Per organizzare in modo efficace lavoro e turni, può essere utile seguire una serie di passaggi operativi:
- verificare quali veicoli, tra quelli disponibili in famiglia o in azienda, sono già dotati di alcolock installato correttamente;
- programmare l’uso di questi mezzi in base agli orari di lavoro, agli spostamenti quotidiani e alle esigenze di altri membri del nucleo familiare o colleghi;
- coordinarsi con il datore di lavoro o con il responsabile del parco veicoli per pianificare eventuali installazioni aggiuntive, se i mezzi disponibili non sono sufficienti;
- prevedere margini di tempo per l’utilizzo dell’alcolock, considerando che il dispositivo richiede un test prima dell’avviamento e, in alcuni casi, controlli periodici durante il viaggio;
- conservare e aggiornare la documentazione relativa all’installazione, alla taratura e alla manutenzione del dispositivo, così da poterla esibire in caso di controlli.
Un aspetto spesso trascurato riguarda la gestione degli imprevisti. Se, ad esempio, l’auto con alcolock è in officina per una riparazione urgente, il titolare della patente con codice 69 non può semplicemente “prendere l’altra macchina di casa” se questa non è equipaggiata con il dispositivo. In questi casi, occorre organizzarsi per tempo con un veicolo sostitutivo dotato di alcolock, con il trasporto pubblico o con un collega che possa effettuare il turno di guida. Per chi utilizza l’auto anche per lavoro autonomo, come nel caso di un professionista che si sposta tra clienti, può essere utile valutare la possibilità di installare l’alcolock su un veicolo dedicato all’attività, lasciando eventualmente un altro mezzo libero per i familiari senza restrizioni.
La scelta del veicolo e l’organizzazione dei turni devono tenere conto anche delle specifiche tecniche e delle modalità di installazione previste dal decreto attuativo. Le analisi di settore ricordano che il dispositivo deve essere conforme a standard europei e installato da officine autorizzate, con controlli periodici per garantirne il corretto funzionamento. Alcuni approfondimenti, come quelli dedicati all’avvicinarsi dell’alcolock a livello europeo, sottolineano che il codice 69 può essere accompagnato da una data di scadenza della restrizione, elemento che incide sulla pianificazione a medio termine: se la limitazione ha una durata definita, può essere opportuno programmare l’uso intensivo del veicolo con alcolock nel periodo interessato, per poi valutare se mantenere o meno il dispositivo una volta cessato l’obbligo.

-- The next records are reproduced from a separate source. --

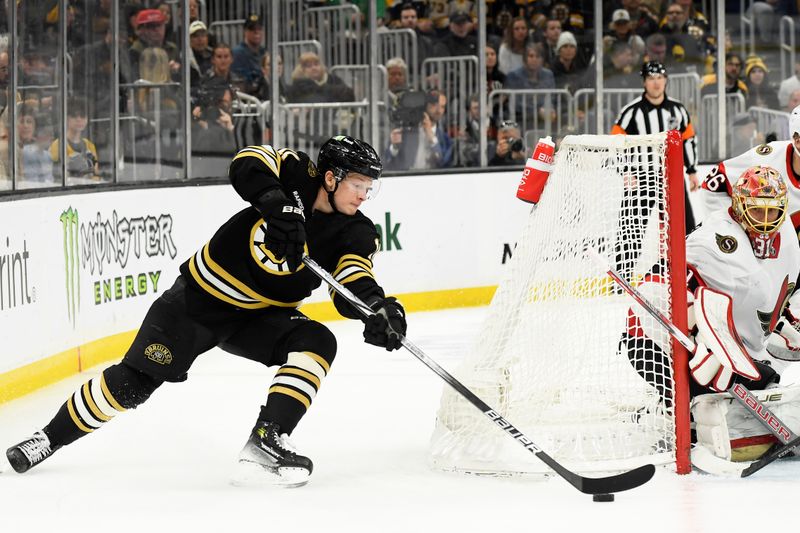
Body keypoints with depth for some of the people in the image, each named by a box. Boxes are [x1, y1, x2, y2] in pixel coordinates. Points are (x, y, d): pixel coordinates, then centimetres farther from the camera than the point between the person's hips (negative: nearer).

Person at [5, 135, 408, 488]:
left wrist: (379, 308, -45)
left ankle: (266, 441, -29)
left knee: (317, 343, -24)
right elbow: (249, 163, -32)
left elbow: (352, 288, -23)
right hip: (200, 298, -3)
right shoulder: (298, 174, -16)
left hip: (261, 316, 3)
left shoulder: (356, 233, -10)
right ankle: (51, 437, 15)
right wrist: (277, 204, -48)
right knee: (133, 382, -5)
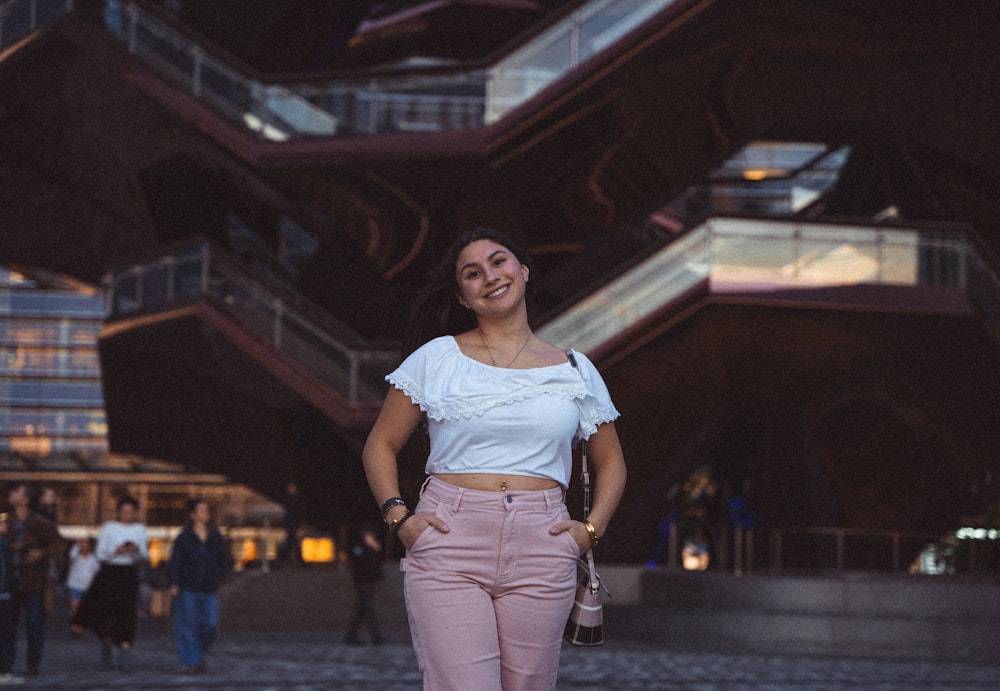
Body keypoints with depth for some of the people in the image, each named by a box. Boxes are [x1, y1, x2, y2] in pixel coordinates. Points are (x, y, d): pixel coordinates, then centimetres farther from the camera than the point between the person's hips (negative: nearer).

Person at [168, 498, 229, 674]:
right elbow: (175, 561, -5)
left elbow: (223, 560, 15)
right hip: (188, 588, -3)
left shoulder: (216, 537, 8)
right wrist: (174, 584, -15)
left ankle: (200, 654, 23)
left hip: (209, 588, 3)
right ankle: (190, 662, 2)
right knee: (188, 624, -4)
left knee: (210, 624, -2)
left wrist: (219, 578, 3)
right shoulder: (183, 538, -2)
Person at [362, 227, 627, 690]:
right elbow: (380, 446, 11)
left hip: (540, 551, 2)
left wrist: (592, 527, 6)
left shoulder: (574, 370, 13)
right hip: (448, 547, -2)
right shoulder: (437, 358, 8)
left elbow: (610, 461, 23)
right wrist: (398, 517, -4)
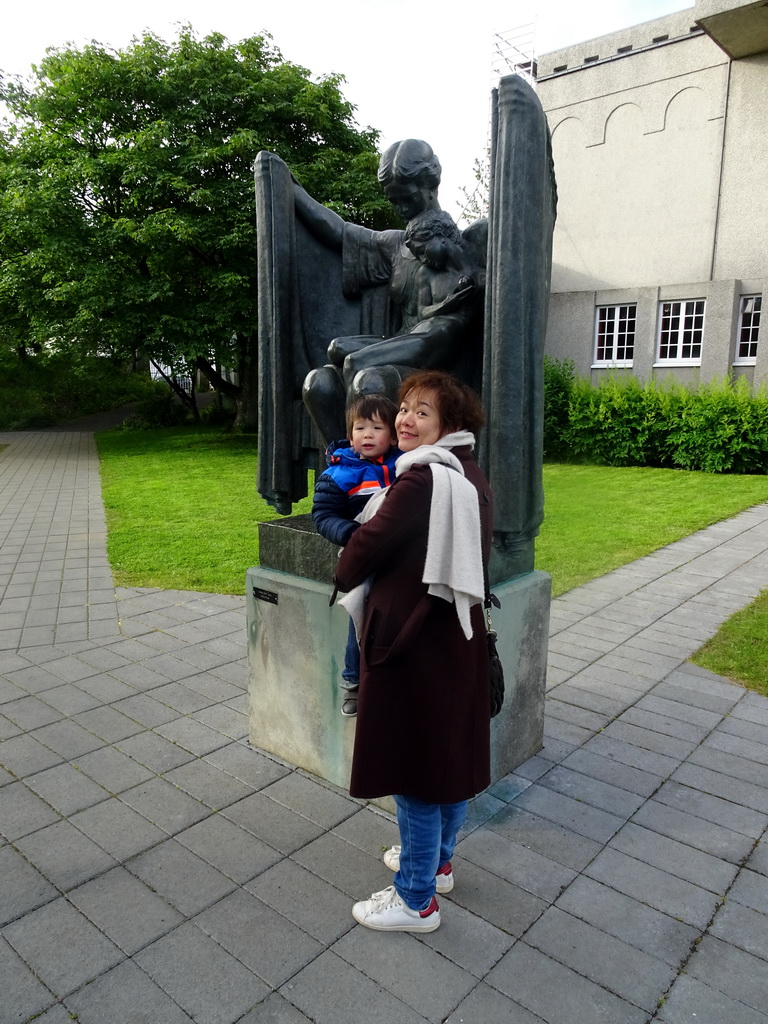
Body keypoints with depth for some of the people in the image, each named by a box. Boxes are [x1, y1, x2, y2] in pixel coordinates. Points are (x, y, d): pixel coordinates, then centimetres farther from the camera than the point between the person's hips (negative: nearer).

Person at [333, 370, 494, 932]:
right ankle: (438, 861, 42)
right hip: (461, 638, 9)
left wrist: (345, 575, 5)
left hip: (413, 639, -9)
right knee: (451, 752, 21)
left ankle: (416, 898, 23)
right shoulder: (473, 478, 7)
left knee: (415, 766, 5)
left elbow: (369, 544, -17)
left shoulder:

Per chi vuole approfondire il funzionamento concreto dell’alcolock sulla patente B, con esempi pratici di gestione quotidiana e chiarimenti su cosa comporta il codice 69, è utile consultare anche un’analisi dedicata a come funziona l’alcolock sulla patente B e cosa comporta il codice 69. Un controllo periodico delle proprie annotazioni sulla patente, unito a una pianificazione attenta di veicoli e turni, permette di ridurre al minimo il rischio di violazioni involontarie e di continuare a muoversi, o a lavorare, nel rispetto delle nuove regole.